What this task involves:
Starting at the top line, print the entries below exactly as they are and skip every picture.

Data supplied:
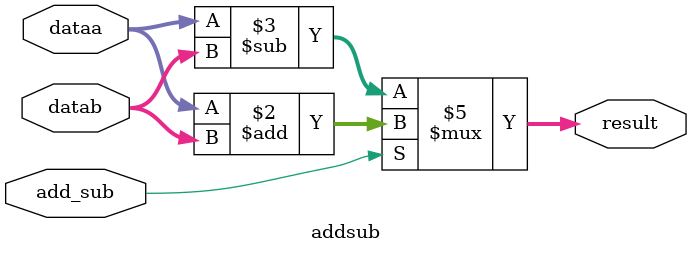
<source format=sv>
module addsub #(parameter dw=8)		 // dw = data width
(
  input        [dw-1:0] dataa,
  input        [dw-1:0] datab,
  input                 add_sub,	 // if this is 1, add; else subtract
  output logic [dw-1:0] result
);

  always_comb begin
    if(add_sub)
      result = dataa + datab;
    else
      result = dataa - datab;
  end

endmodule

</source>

Expected answer:
<source format=sv>
module addsub #(parameter dw=8)		 // dw = data width
(
  input        [dw-1:0] dataa,
  input        [dw-1:0] datab,
  input                 add_sub,	 // if this is 1, add; else subtract
  output logic [dw-1:0] result
);

  always_comb begin
    if(add_sub)
      result = dataa + datab;
    else
      result = dataa - datab;
  end

endmodule

</source>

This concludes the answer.